= Directions for this task =
Put every line of the rows below into a Markdown table with two columns, No. and Line, numbering each line and skipping blank ones. Leave the pictures out of the table.

= Records for the task =
· · · · ·

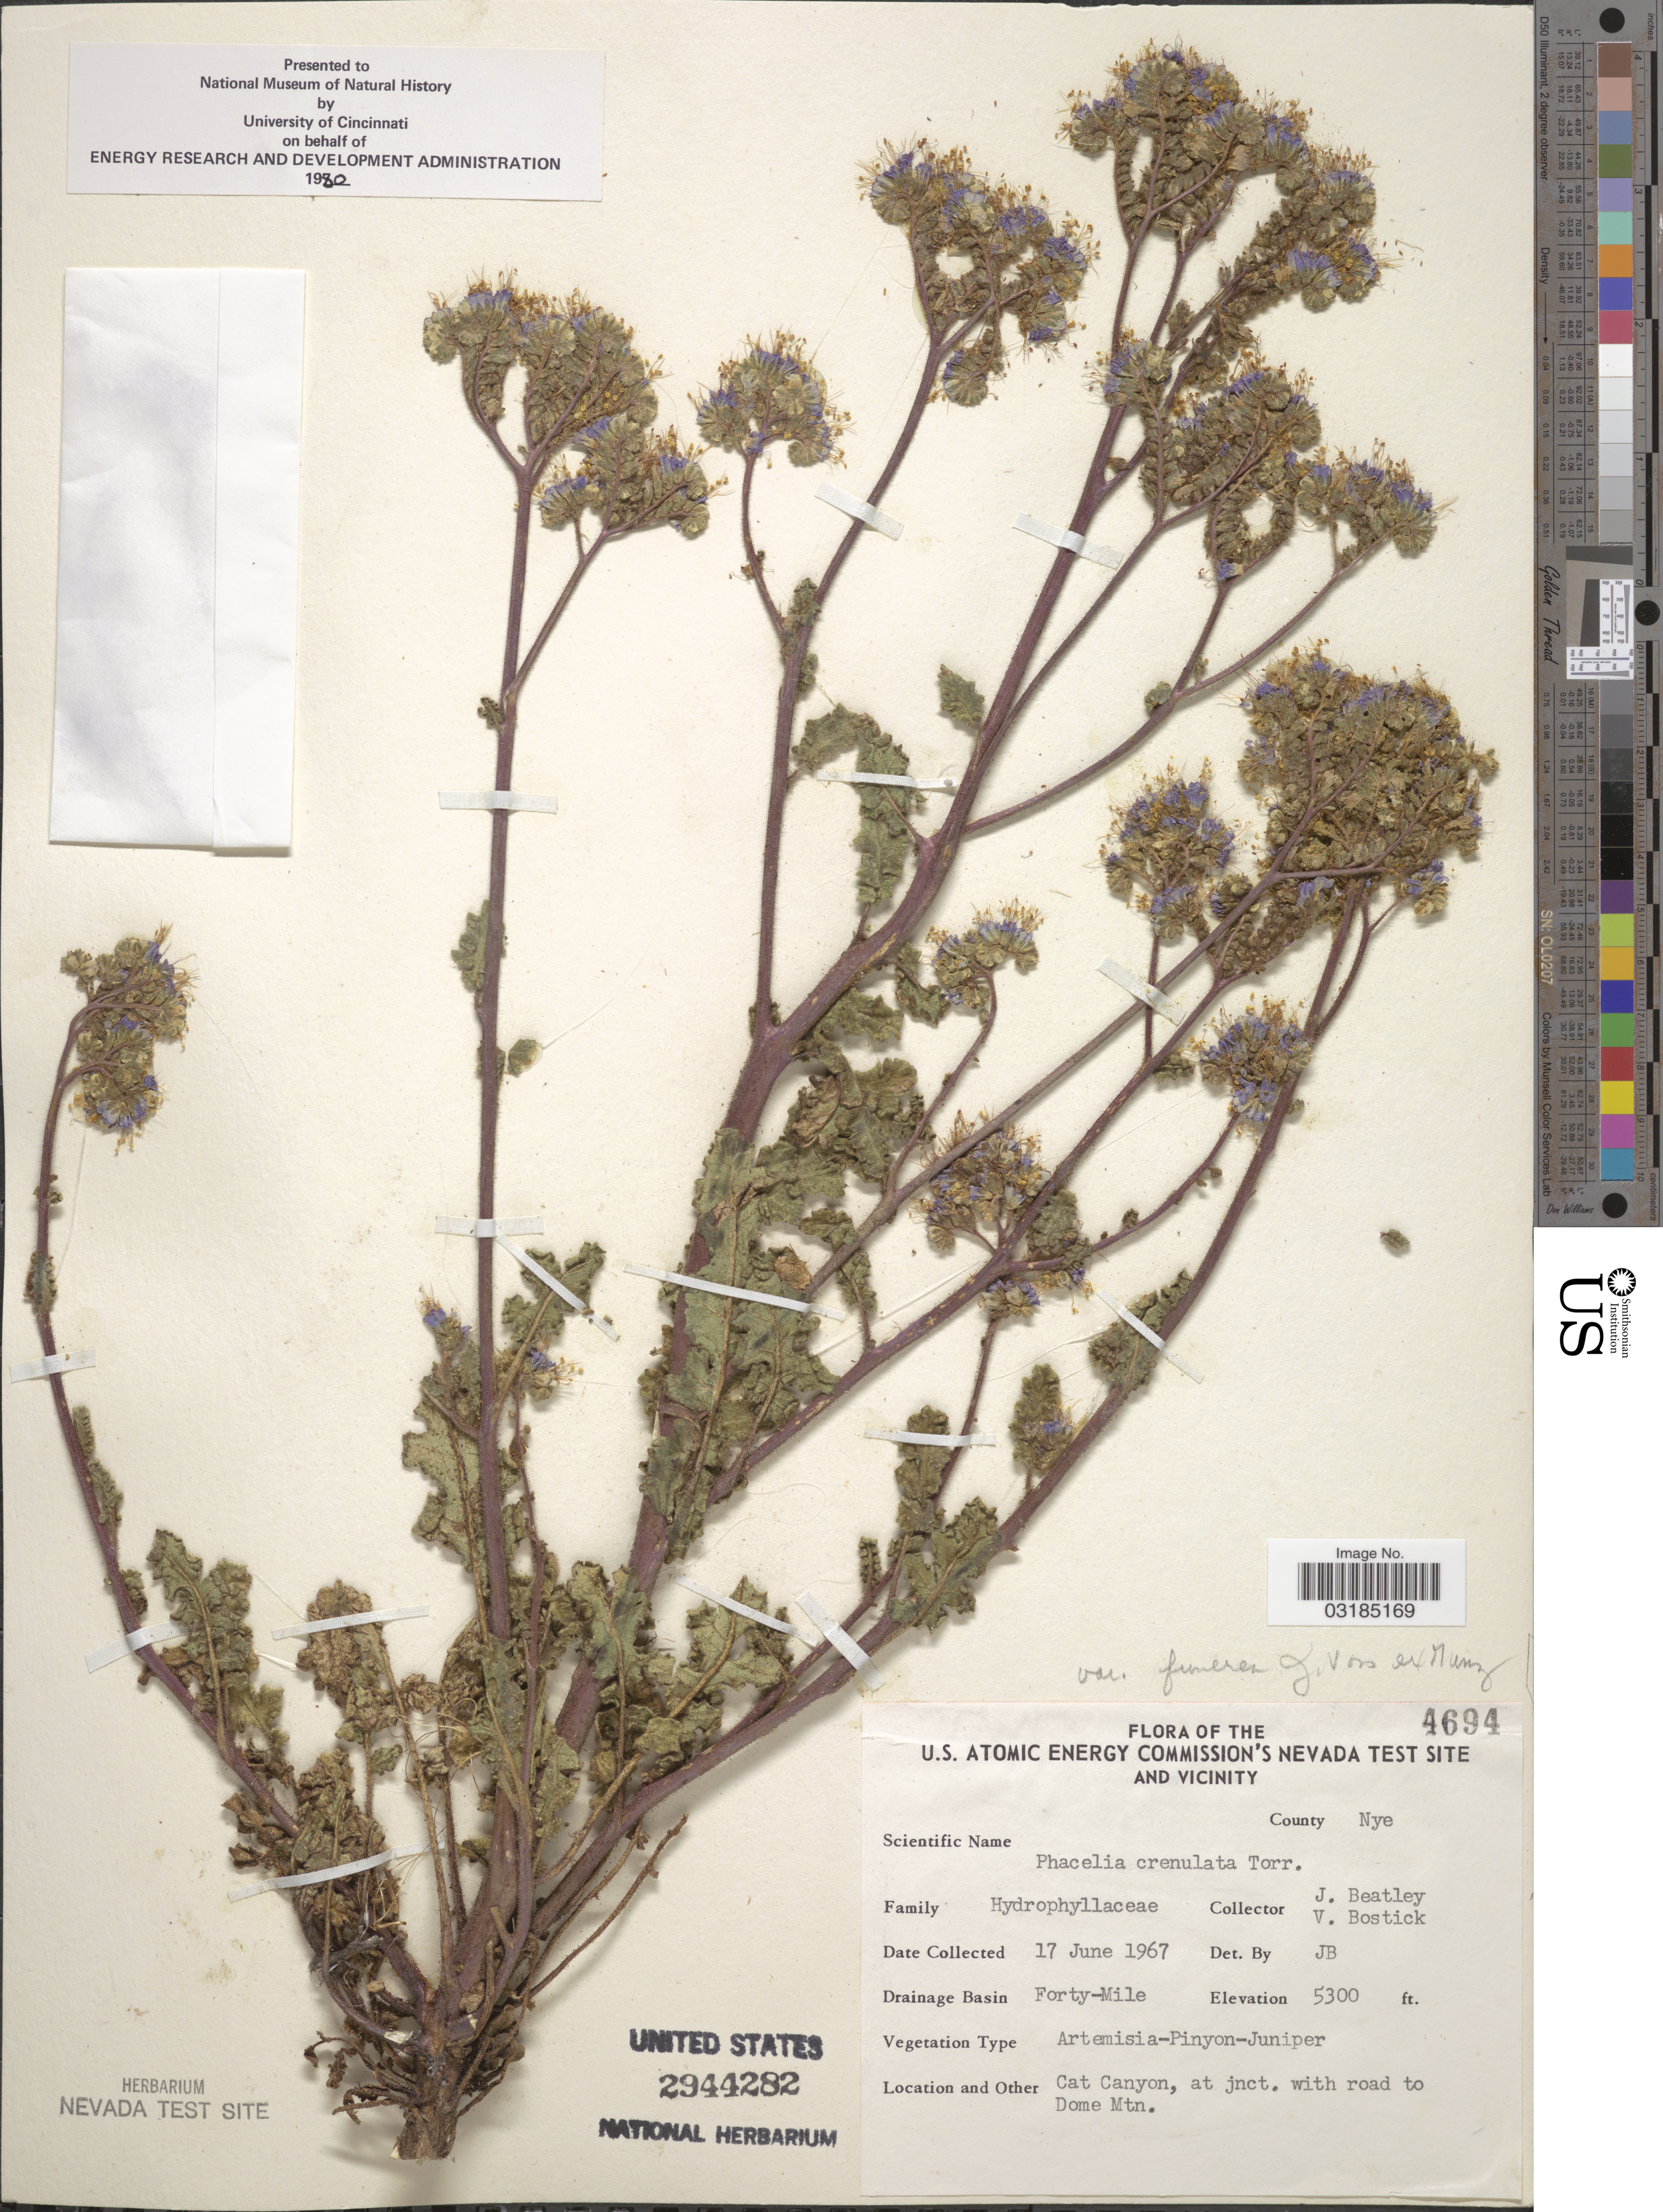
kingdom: Plantae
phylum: Tracheophyta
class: Magnoliopsida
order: Boraginales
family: Hydrophyllaceae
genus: Phacelia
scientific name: Phacelia crenulata var. funerea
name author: J.W. Voss in Munz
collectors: J. C. Beatley & V. Bostick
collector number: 4694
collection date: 1967-06-17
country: United States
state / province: Nevada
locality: The U.S. Atomic Energy Commission's Nevada Test Site and Vicinity. County Nye. Drainage Basin Forty-Mile. Cat Canyon, at jnct. with road to Dome Mtn.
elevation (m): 1615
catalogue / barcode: US 2944282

· · · · ·

= Solution below =
| No. | Line |
|---|---|
| 1 | kingdom: Plantae |
| 2 | phylum: Tracheophyta |
| 3 | class: Magnoliopsida |
| 4 | order: Boraginales |
| 5 | family: Hydrophyllaceae |
| 6 | genus: Phacelia |
| 7 | scientific name: Phacelia crenulata var. funerea |
| 8 | name author: J.W. Voss in Munz |
| 9 | collectors: J. C. Beatley & V. Bostick |
| 10 | collector number: 4694 |
| 11 | collection date: 1967-06-17 |
| 12 | country: United States |
| 13 | state / province: Nevada |
| 14 | locality: The U.S. Atomic Energy Commission's Nevada Test Site and Vicinity. County Nye. Drainage Basin Forty-Mile. Cat Canyon, at jnct. with road to Dome Mtn. |
| 15 | elevation (m): 1615 |
| 16 | catalogue / barcode: US 2944282 |